◆ **Data section**:

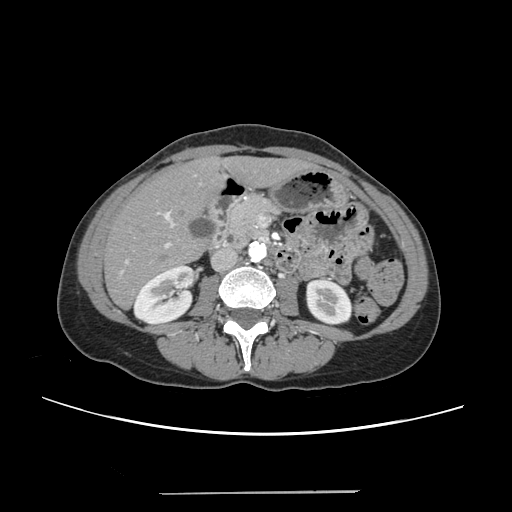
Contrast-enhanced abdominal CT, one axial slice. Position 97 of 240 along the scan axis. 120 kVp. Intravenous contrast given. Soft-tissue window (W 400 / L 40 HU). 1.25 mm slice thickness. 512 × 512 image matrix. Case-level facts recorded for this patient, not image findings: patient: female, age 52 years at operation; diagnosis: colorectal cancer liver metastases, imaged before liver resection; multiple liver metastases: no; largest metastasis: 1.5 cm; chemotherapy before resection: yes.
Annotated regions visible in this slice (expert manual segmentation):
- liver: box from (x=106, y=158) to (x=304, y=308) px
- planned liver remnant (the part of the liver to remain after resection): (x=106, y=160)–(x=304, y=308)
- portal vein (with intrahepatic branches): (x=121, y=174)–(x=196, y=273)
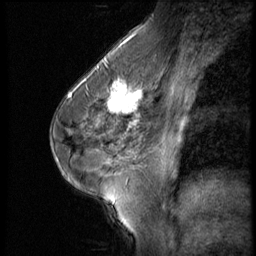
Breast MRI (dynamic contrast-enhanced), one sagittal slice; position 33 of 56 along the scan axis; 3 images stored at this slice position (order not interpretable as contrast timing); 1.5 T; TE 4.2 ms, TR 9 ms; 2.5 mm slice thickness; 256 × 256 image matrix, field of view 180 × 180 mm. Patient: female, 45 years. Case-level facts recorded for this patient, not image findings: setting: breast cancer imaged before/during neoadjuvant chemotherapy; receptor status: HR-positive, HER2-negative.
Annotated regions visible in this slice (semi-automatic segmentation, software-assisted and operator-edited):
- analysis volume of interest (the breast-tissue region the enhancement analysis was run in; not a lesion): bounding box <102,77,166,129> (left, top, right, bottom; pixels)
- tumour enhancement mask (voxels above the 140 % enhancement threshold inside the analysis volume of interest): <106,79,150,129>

--

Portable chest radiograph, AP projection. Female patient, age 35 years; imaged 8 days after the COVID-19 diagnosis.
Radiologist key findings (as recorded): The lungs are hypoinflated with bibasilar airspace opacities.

◆ **Task description**: If a line above holds the string "visible", copy it out.

◆ **The answer**:
Annotated regions visible in this slice (expert manual segmentation):
Annotated regions visible in this slice (semi-automatic segmentation, software-assisted and operator-edited):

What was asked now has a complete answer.